The result matches how clinicians actually think: Patient, Complaint, Assessment, Differential, Plan, Disposition.

Not: Patient, Label 1, Plan, Label 2, Plan, Label 3, Plan.

Why This Matters Beyond Duplication

Complaint-based architecture does more than prevent duplicate sections. It preserves something important: clinical uncertainty.

Diagnosis-based prompts force premature categorization. Every item DAX provides becomes a confirmed problem. Uncertainty disappears from the note.

Complaint-based prompts allow the documentation to reflect reality:

"Dysphagia — Assessment: progressive difficulty swallowing. Differential: achalasia most likely, esophageal dysmotility, mechanical obstruction less likely. Plan: GI consult, workup pending."

Instead of:

"1. Achalasia — plan... 2. Esophageal dysmotility — plan... 3. Obstruction — plan..."

The first reflects clinical reasoning. The second suggests three separate diagnoses were confirmed and treated. This isn't just documentation cleanliness. It's accuracy.

Applying This to Any Ambient Documentation Tool

This principle isn't DAX-specific. Any ambient transcription or AI documentation tool that outputs clinical items as a flat list will create the same problem if your prompt architecture treats each item as a separate section.

Whether you're using DAX, Abridge, Suki, or another tool — the structural principle holds: Your prompt must impose the clinical hierarchy that the tool doesn't provide.

The Practical Takeaway

If your DAX prompts are producing duplicate sections, inflated problem lists, or differential items treated as diagnoses — don't start by tweaking wording. Start by auditing your architecture.

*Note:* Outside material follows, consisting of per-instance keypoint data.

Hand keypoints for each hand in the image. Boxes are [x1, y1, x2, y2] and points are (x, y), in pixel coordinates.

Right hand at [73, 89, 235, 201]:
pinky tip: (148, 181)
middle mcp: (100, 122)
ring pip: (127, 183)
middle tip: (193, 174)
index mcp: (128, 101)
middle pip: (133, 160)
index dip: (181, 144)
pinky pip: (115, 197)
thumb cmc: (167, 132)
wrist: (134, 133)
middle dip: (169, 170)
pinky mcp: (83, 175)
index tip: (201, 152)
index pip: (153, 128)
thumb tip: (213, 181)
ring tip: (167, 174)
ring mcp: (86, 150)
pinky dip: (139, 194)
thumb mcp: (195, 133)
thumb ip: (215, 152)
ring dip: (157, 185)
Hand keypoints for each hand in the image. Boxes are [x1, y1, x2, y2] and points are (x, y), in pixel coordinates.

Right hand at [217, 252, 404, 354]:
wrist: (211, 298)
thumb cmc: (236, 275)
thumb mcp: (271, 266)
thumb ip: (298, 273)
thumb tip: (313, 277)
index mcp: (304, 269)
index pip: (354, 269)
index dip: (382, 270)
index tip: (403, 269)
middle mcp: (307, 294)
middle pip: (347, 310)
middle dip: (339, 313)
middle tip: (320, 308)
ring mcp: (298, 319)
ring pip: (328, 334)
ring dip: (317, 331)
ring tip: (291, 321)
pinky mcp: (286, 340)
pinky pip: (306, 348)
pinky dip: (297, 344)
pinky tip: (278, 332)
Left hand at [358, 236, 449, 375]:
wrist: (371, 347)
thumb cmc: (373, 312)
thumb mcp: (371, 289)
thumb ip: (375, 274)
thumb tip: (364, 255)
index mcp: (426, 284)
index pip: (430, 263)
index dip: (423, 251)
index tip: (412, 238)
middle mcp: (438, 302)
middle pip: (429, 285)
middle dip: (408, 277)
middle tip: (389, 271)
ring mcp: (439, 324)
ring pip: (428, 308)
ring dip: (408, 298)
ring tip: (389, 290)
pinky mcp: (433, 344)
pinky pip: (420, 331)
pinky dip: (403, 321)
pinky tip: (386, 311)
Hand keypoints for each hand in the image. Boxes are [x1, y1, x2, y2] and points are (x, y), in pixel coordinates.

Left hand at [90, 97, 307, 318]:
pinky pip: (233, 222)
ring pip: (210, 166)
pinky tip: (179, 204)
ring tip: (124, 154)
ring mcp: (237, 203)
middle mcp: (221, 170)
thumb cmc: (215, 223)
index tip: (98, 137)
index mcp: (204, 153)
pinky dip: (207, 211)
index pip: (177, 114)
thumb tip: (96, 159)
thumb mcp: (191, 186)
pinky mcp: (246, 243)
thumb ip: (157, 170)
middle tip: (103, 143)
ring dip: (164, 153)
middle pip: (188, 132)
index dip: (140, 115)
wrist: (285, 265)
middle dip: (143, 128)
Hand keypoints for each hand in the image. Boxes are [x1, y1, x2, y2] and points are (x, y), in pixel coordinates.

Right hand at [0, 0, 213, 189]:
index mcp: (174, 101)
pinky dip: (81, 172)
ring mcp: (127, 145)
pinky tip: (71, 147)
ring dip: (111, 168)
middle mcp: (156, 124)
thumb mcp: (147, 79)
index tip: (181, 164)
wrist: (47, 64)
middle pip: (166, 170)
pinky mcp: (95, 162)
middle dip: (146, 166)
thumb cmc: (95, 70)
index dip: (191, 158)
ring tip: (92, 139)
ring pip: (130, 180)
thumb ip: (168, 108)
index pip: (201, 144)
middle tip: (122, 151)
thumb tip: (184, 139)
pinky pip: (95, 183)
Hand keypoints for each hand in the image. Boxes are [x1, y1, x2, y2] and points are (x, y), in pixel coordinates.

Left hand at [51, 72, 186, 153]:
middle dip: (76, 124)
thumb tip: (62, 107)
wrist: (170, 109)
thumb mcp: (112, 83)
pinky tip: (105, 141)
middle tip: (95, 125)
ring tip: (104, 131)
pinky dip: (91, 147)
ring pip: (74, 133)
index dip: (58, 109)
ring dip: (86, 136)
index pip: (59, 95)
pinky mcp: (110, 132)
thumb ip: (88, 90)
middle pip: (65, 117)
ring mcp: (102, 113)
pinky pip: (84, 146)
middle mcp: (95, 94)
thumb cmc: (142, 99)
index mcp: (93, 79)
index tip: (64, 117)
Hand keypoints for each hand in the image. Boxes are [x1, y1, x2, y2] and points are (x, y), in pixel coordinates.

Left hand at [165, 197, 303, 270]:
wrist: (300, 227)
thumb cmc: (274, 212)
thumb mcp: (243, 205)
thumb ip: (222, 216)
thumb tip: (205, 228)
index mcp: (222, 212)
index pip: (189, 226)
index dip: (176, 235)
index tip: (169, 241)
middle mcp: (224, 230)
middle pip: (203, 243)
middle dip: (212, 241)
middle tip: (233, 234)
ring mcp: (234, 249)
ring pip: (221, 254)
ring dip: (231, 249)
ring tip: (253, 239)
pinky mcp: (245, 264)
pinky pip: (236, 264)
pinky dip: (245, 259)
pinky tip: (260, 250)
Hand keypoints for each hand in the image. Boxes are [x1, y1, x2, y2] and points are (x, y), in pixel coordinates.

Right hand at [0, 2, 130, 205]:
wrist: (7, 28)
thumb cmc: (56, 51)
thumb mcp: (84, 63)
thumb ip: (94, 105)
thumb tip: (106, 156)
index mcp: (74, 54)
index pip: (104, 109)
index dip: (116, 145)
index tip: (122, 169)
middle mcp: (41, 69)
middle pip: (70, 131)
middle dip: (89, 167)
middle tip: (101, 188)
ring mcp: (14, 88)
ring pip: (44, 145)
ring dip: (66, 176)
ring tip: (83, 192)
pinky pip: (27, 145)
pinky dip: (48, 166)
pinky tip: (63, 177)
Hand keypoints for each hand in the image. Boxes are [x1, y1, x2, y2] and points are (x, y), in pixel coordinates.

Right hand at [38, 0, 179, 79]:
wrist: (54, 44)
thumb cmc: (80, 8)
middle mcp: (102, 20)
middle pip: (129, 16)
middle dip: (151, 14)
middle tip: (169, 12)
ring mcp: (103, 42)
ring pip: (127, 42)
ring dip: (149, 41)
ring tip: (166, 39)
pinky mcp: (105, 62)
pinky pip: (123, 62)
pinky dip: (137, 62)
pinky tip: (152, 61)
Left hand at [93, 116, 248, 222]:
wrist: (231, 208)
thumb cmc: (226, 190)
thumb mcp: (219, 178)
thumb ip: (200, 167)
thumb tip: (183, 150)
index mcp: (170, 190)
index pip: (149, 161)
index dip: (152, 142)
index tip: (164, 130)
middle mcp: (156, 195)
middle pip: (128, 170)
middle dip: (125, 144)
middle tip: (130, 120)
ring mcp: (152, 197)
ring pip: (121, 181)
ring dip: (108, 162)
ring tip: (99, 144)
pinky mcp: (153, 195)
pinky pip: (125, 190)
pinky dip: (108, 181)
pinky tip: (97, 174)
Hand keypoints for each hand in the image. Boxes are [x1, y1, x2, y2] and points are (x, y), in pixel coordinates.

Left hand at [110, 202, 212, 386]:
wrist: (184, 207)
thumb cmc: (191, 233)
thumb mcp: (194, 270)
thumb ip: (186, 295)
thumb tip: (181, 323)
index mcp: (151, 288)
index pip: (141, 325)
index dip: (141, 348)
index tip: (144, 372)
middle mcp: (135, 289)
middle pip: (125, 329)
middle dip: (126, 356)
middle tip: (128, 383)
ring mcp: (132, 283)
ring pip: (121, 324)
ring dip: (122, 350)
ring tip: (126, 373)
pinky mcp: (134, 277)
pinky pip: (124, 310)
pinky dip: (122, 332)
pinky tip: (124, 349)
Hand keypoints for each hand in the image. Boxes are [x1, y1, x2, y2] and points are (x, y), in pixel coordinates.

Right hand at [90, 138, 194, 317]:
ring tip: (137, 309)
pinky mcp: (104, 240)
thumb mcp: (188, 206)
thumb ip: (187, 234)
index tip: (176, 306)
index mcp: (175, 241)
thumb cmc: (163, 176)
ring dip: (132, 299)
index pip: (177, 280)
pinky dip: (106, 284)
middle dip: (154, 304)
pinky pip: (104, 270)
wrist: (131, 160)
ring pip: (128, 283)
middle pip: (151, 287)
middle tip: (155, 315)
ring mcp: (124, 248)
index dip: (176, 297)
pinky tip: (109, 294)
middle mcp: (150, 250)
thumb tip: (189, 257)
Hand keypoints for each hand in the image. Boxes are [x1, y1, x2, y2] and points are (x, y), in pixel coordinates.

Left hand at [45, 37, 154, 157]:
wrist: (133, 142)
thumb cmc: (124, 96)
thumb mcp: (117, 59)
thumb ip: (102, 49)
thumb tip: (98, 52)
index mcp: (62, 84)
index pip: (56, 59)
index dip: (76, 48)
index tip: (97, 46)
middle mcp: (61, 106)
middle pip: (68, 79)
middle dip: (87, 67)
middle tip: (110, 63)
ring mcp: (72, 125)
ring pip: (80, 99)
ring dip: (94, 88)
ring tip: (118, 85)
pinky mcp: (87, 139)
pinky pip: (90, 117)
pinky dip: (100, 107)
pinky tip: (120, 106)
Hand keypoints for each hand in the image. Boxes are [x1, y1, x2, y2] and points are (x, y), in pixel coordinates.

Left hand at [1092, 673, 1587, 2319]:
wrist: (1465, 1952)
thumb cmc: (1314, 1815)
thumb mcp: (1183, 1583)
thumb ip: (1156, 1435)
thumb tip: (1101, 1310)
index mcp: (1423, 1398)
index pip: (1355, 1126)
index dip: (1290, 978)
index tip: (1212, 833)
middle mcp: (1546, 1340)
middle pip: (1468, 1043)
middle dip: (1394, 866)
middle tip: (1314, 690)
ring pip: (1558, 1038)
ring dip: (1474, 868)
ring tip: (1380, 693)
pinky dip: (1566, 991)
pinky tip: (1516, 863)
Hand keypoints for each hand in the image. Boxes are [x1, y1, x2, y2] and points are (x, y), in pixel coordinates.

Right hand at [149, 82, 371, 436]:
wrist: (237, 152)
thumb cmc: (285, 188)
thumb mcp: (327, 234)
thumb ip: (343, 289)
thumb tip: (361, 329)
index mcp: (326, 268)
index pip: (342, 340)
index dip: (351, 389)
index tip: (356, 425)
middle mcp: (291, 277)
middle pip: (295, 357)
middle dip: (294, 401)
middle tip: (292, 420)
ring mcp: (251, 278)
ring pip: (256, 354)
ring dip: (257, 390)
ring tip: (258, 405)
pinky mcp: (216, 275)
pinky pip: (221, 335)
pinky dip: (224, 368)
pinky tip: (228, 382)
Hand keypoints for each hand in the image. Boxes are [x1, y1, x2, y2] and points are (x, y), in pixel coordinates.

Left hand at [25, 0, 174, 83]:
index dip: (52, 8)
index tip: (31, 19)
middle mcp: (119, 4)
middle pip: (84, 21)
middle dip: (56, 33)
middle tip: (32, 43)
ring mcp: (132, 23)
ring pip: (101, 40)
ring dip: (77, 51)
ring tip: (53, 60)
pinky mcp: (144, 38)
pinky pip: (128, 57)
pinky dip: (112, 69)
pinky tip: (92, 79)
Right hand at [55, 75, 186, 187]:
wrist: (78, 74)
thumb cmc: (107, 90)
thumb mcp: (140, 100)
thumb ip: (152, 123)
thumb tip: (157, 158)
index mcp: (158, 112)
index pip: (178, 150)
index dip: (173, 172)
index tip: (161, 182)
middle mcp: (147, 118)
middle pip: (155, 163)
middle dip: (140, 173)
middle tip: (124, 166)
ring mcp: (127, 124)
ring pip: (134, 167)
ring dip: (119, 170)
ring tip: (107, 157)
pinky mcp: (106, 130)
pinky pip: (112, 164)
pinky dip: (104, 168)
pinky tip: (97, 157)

Look for: - "Repeat for each problem" - "Create an A&P for each diagnosis" - Any structure that multiplies sections based on the number of items DAX provides

Replace with: - "Repeat for each primary complaint or system" - Add a Differential Diagnosis section within your A&P template - One plan per complaint

This single architectural decision — complaint-based instead of diagnosis-based — has been the most consistent fix across dozens of test cases.

Closing Thought

DAX is a transcription and summarization tool. It captures clinical content. It does not understand clinical reasoning.

That's not a flaw — it's a design reality.

Your prompt is where clinical hierarchy gets restored. If you don't build that structure explicitly, it won't exist in your output.

The clinicians getting the cleanest, most usable DAX notes aren't using better prompts. They're using better architecture.